At present, the only NHS gender identity service for children in England and Wales is the Gender Identity Development Service (GIDS) at the Tavistock gender clinic in London. Dr Hilary Cass, the retired paediatrician who is investigating the clinic, found that the treatment of young trans people at Tavistock was below normal quality controls. According to Dr Cass, “there is a lack of consensus and open discussion about the nature of gender dysphoria and therefore about the appropriate clinical response.”
The report explained that an increase in referrals – from 138 in 2010-11 to 2,383 in 2020-21 – has resulted in overwhelmed staff and lengthy waiting lists for young trans people trying to access care. Dr Cass argued that regional hubs would have many benefits, such as reducing waiting times for specialist care.
Access to care is vital when it comes to improving the mental health of trans youth: a recent study found that gender-affirming care for young trans people, such as hormone therapy and puberty blockers, was associated with 60 per cent lower odds of moderate or severe depression and 73 per cent lower odds of suicidality.

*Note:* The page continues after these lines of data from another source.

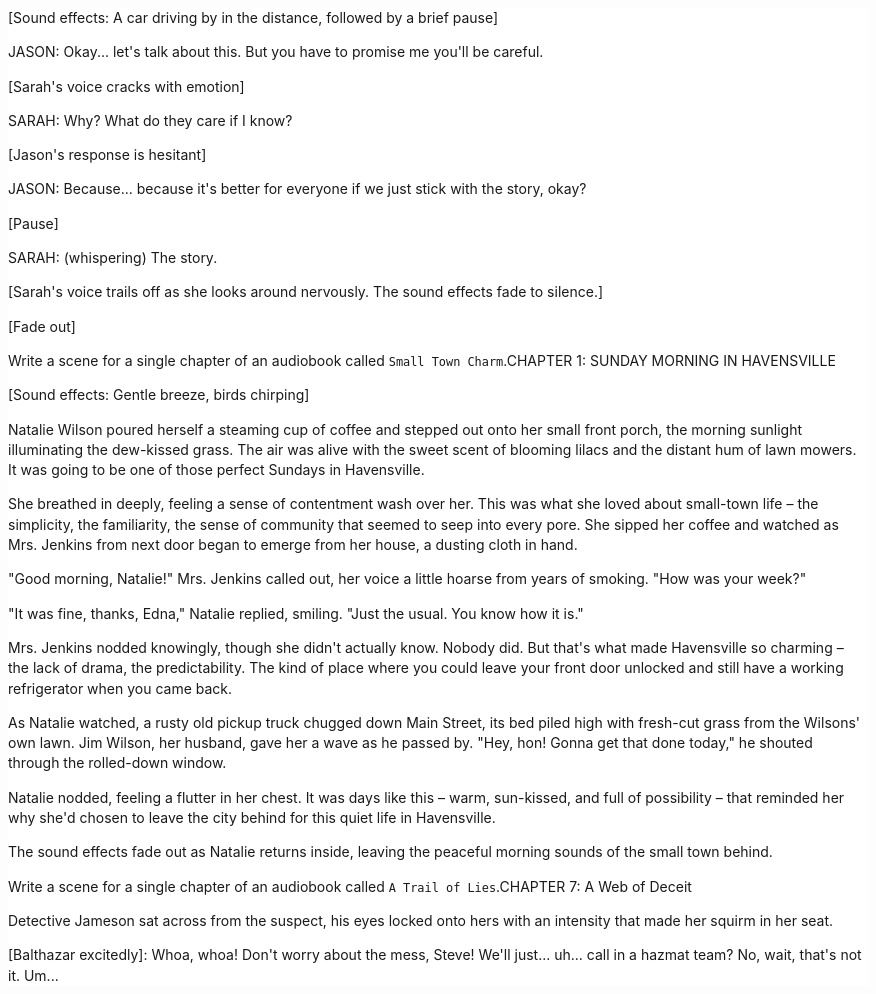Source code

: [Sound effects: A car driving by in the distance, followed by a brief pause]

JASON: Okay... let's talk about this. But you have to promise me you'll be careful.

[Sarah's voice cracks with emotion]

SARAH: Why? What do they care if I know?

[Jason's response is hesitant]

JASON: Because... because it's better for everyone if we just stick with the story, okay?

[Pause]

SARAH: (whispering) The story.

[Sarah's voice trails off as she looks around nervously. The sound effects fade to silence.]

[Fade out]<end>

Write a scene for a single chapter of an audiobook called `Small Town Charm`.<start>CHAPTER 1: SUNDAY MORNING IN HAVENSVILLE

[Sound effects: Gentle breeze, birds chirping]

Natalie Wilson poured herself a steaming cup of coffee and stepped out onto her small front porch, the morning sunlight illuminating the dew-kissed grass. The air was alive with the sweet scent of blooming lilacs and the distant hum of lawn mowers. It was going to be one of those perfect Sundays in Havensville.

She breathed in deeply, feeling a sense of contentment wash over her. This was what she loved about small-town life – the simplicity, the familiarity, the sense of community that seemed to seep into every pore. She sipped her coffee and watched as Mrs. Jenkins from next door began to emerge from her house, a dusting cloth in hand.

"Good morning, Natalie!" Mrs. Jenkins called out, her voice a little hoarse from years of smoking. "How was your week?"

"It was fine, thanks, Edna," Natalie replied, smiling. "Just the usual. You know how it is."

Mrs. Jenkins nodded knowingly, though she didn't actually know. Nobody did. But that's what made Havensville so charming – the lack of drama, the predictability. The kind of place where you could leave your front door unlocked and still have a working refrigerator when you came back.

As Natalie watched, a rusty old pickup truck chugged down Main Street, its bed piled high with fresh-cut grass from the Wilsons' own lawn. Jim Wilson, her husband, gave her a wave as he passed by. "Hey, hon! Gonna get that done today," he shouted through the rolled-down window.

Natalie nodded, feeling a flutter in her chest. It was days like this – warm, sun-kissed, and full of possibility – that reminded her why she'd chosen to leave the city behind for this quiet life in Havensville.

The sound effects fade out as Natalie returns inside, leaving the peaceful morning sounds of the small town behind.<end>

Write a scene for a single chapter of an audiobook called `A Trail of Lies`.<start>CHAPTER 7: A Web of Deceit

Detective Jameson sat across from the suspect, his eyes locked onto hers with an intensity that made her squirm in her seat.


[Balthazar excitedly]: Whoa, whoa! Don't worry about the mess, Steve! We'll just... uh... call in a hazmat team? No, wait, that's not it. Um...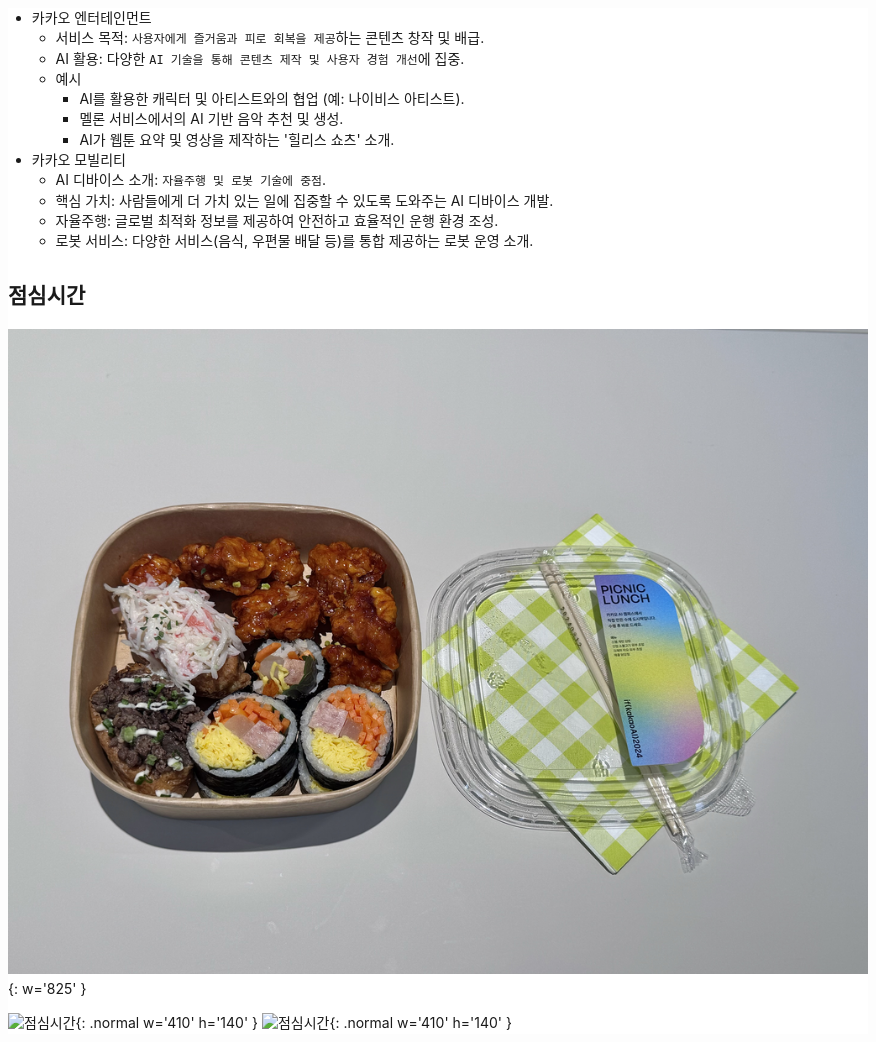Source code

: - 카카오 엔터테인먼트
  - 서비스 목적: `사용자에게 즐거움과 피로 회복을 제공`하는 콘텐츠 창작 및 배급.
  - AI 활용: 다양한 `AI 기술을 통해 콘텐츠 제작 및 사용자 경험 개선`에 집중.
  - 예시
    - AI를 활용한 캐릭터 및 아티스트와의 협업 (예: 나이비스 아티스트).
    - 멜론 서비스에서의 AI 기반 음악 추천 및 생성.
    - AI가 웹툰 요약 및 영상을 제작하는 '힐리스 쇼츠' 소개.
- 카카오 모빌리티
  - AI 디바이스 소개: `자율주행 및 로봇 기술에 중점`.
  - 핵심 가치: 사람들에게 더 가치 있는 일에 집중할 수 있도록 도와주는 AI 디바이스 개발.
  - 자율주행: 글로벌 최적화 정보를 제공하여 안전하고 효율적인 운행 환경 조성.
  - 로봇 서비스: 다양한 서비스(음식, 우편물 배달 등)를 통합 제공하는 로봇 운영 소개.

## 점심시간

![점심시간](/assets/img/2024-10-24-12.jpeg){: w='825' }  

![점심시간](/assets/img/2024-10-24-13.jpeg){: .normal w='410' h='140' }
![점심시간](/assets/img/2024-10-24-14.jpeg){: .normal w='410' h='140' }
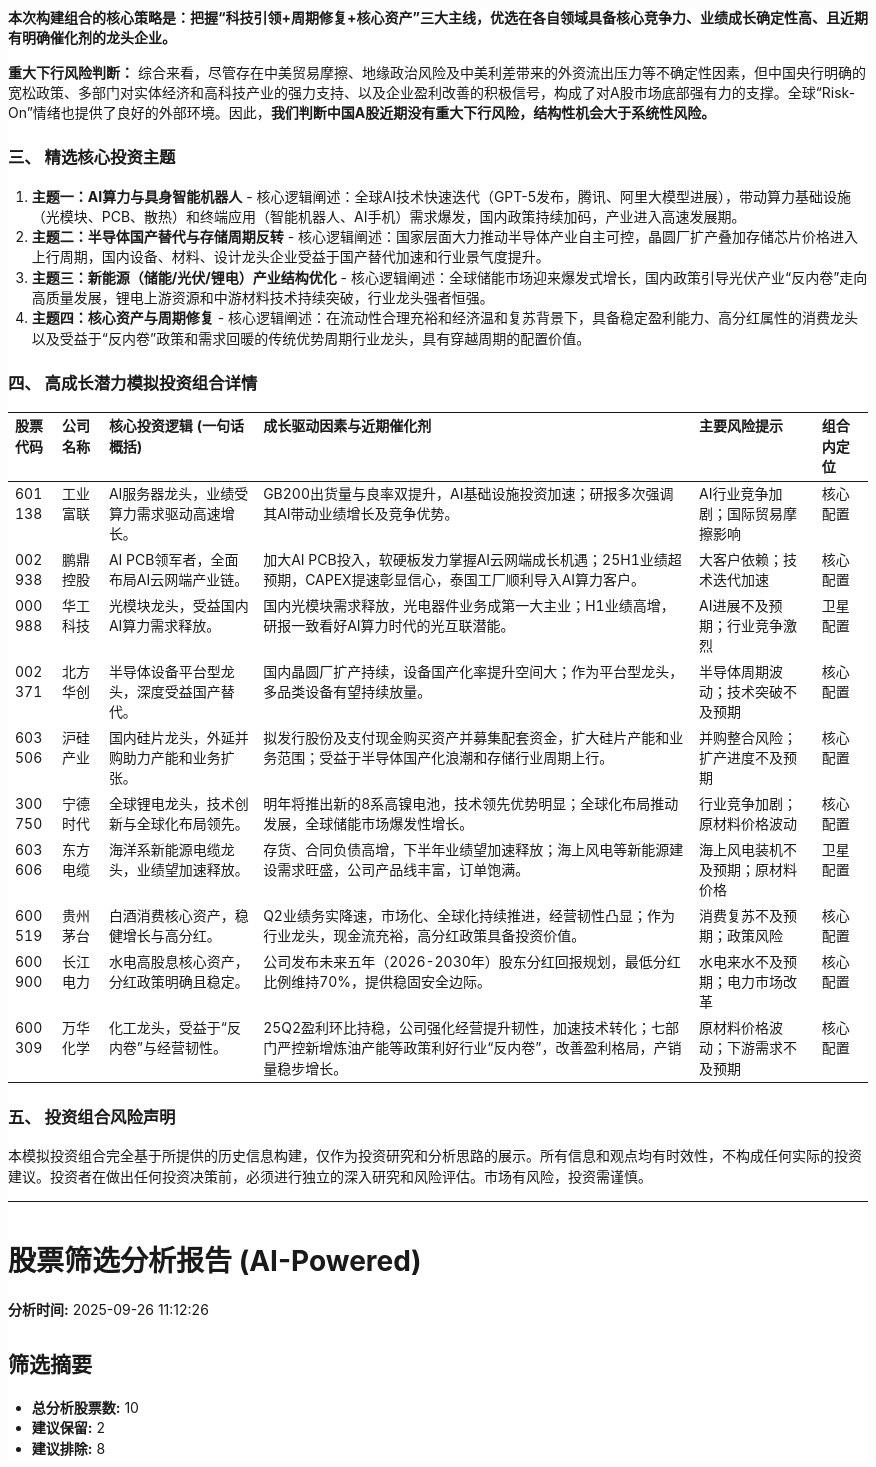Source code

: **本次构建组合的核心策略是：把握“科技引领+周期修复+核心资产”三大主线，优选在各自领域具备核心竞争力、业绩成长确定性高、且近期有明确催化剂的龙头企业。**

**重大下行风险判断：** 综合来看，尽管存在中美贸易摩擦、地缘政治风险及中美利差带来的外资流出压力等不确定性因素，但中国央行明确的宽松政策、多部门对实体经济和高科技产业的强力支持、以及企业盈利改善的积极信号，构成了对A股市场底部强有力的支撑。全球“Risk-On”情绪也提供了良好的外部环境。因此，**我们判断中国A股近期没有重大下行风险，结构性机会大于系统性风险。**

### **三、 精选核心投资主题**

1.  **主题一：AI算力与具身智能机器人** - 核心逻辑阐述：全球AI技术快速迭代（GPT-5发布，腾讯、阿里大模型进展），带动算力基础设施（光模块、PCB、散热）和终端应用（智能机器人、AI手机）需求爆发，国内政策持续加码，产业进入高速发展期。
2.  **主题二：半导体国产替代与存储周期反转** - 核心逻辑阐述：国家层面大力推动半导体产业自主可控，晶圆厂扩产叠加存储芯片价格进入上行周期，国内设备、材料、设计龙头企业受益于国产替代加速和行业景气度提升。
3.  **主题三：新能源（储能/光伏/锂电）产业结构优化** - 核心逻辑阐述：全球储能市场迎来爆发式增长，国内政策引导光伏产业“反内卷”走向高质量发展，锂电上游资源和中游材料技术持续突破，行业龙头强者恒强。
4.  **主题四：核心资产与周期修复** - 核心逻辑阐述：在流动性合理充裕和经济温和复苏背景下，具备稳定盈利能力、高分红属性的消费龙头以及受益于“反内卷”政策和需求回暖的传统优势周期行业龙头，具有穿越周期的配置价值。

### **四、 高成长潜力模拟投资组合详情**

| 股票代码 | 公司名称 | 核心投资逻辑 (一句话概括)                  | 成长驱动因素与近期催化剂                                                                                                                       | 主要风险提示                       | 组合内定位 |
| :------- | :------- | :------------------------------------------- | :--------------------------------------------------------------------------------------------------------------------------------------------- | :--------------------------------- | :--------- |
| 601138   | 工业富联 | AI服务器龙头，业绩受算力需求驱动高速增长。 | GB200出货量与良率双提升，AI基础设施投资加速；研报多次强调其AI带动业绩增长及竞争优势。                                                     | AI行业竞争加剧；国际贸易摩擦影响 | 核心配置   |
| 002938   | 鹏鼎控股 | AI PCB领军者，全面布局AI云网端产业链。     | 加大AI PCB投入，软硬板发力掌握AI云网端成长机遇；25H1业绩超预期，CAPEX提速彰显信心，泰国工厂顺利导入AI算力客户。                             | 大客户依赖；技术迭代加速         | 核心配置   |
| 000988   | 华工科技 | 光模块龙头，受益国内AI算力需求释放。       | 国内光模块需求释放，光电器件业务成第一大主业；H1业绩高增，研报一致看好AI算力时代的光互联潜能。                                         | AI进展不及预期；行业竞争激烈     | 卫星配置   |
| 002371   | 北方华创 | 半导体设备平台型龙头，深度受益国产替代。   | 国内晶圆厂扩产持续，设备国产化率提升空间大；作为平台型龙头，多品类设备有望持续放量。                                                       | 半导体周期波动；技术突破不及预期 | 核心配置   |
| 603506   | 沪硅产业 | 国内硅片龙头，外延并购助力产能和业务扩张。 | 拟发行股份及支付现金购买资产并募集配套资金，扩大硅片产能和业务范围；受益于半导体国产化浪潮和存储行业周期上行。                             | 并购整合风险；扩产进度不及预期   | 核心配置   |
| 300750   | 宁德时代 | 全球锂电龙头，技术创新与全球化布局领先。   | 明年将推出新的8系高镍电池，技术领先优势明显；全球化布局推动发展，全球储能市场爆发性增长。                                                     | 行业竞争加剧；原材料价格波动     | 核心配置   |
| 603606   | 东方电缆 | 海洋系新能源电缆龙头，业绩望加速释放。     | 存货、合同负债高增，下半年业绩望加速释放；海上风电等新能源建设需求旺盛，公司产品线丰富，订单饱满。                                         | 海上风电装机不及预期；原材料价格 | 卫星配置   |
| 600519   | 贵州茅台 | 白酒消费核心资产，稳健增长与高分红。       | Q2业绩务实降速，市场化、全球化持续推进，经营韧性凸显；作为行业龙头，现金流充裕，高分红政策具备投资价值。                                 | 消费复苏不及预期；政策风险       | 核心配置   |
| 600900   | 长江电力 | 水电高股息核心资产，分红政策明确且稳定。   | 公司发布未来五年（2026-2030年）股东分红回报规划，最低分红比例维持70%，提供稳固安全边际。                                               | 水电来水不及预期；电力市场改革   | 核心配置   |
| 600309   | 万华化学 | 化工龙头，受益于“反内卷”与经营韧性。     | 25Q2盈利环比持稳，公司强化经营提升韧性，加速技术转化；七部门严控新增炼油产能等政策利好行业“反内卷”，改善盈利格局，产销量稳步增长。 | 原材料价格波动；下游需求不及预期 | 核心配置   |

### **五、 投资组合风险声明**

本模拟投资组合完全基于所提供的历史信息构建，仅作为投资研究和分析思路的展示。所有信息和观点均有时效性，不构成任何实际的投资建议。投资者在做出任何投资决策前，必须进行独立的深入研究和风险评估。市场有风险，投资需谨慎。

---

# 股票筛选分析报告 (AI-Powered)

**分析时间:** 2025-09-26 11:12:26

## 筛选摘要

- **总分析股票数:** 10
- **建议保留:** 2
- **建议排除:** 8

Although the report rightly draws attention to how trans children and adolescents are being failed, many people have voiced their concerns about transphobia in the report – namely the pathologisation of transness. Advocate and parent of a trans child, @FierceMum, wrote on Twitter: “I feel deeply uncomfortable with any trans allies or trans supportive orgs in any way getting behind this report. Yes there are some things in there that everyone can agree on, that the current system is broken. But the pathologisation throughout makes me deeply concerned.” Their partner and fellow advocate, @DadTrans, shared similar sentiments: “This is a deeply flawed, systemically transphobic report into the UK's crisis in adolescent trans healthcare,” he wrote.
Others were more optimistic. @LGBwiththeT tweeted: “Although the interim report has some dog whistles thrown in for good measure, there are seeds planted of improving the gender service for children, which has been awful and letting children down now for far too long. Fingers crossed the final report doesnt ruin this.”
A spokesperson for the Tavistock and Portman NHS Foundation Trust said they welcomed “the focus on increasing and broadening the care and support available for this group of patients who are currently waiting far too long and on developing the evidence base”. One thing is abundantly clear: the system is broken and trans youth across the country urgently need access to gender-affirming healthcare. Only time will tell what Dr Cass’ final report – due at a later date – will do to address this.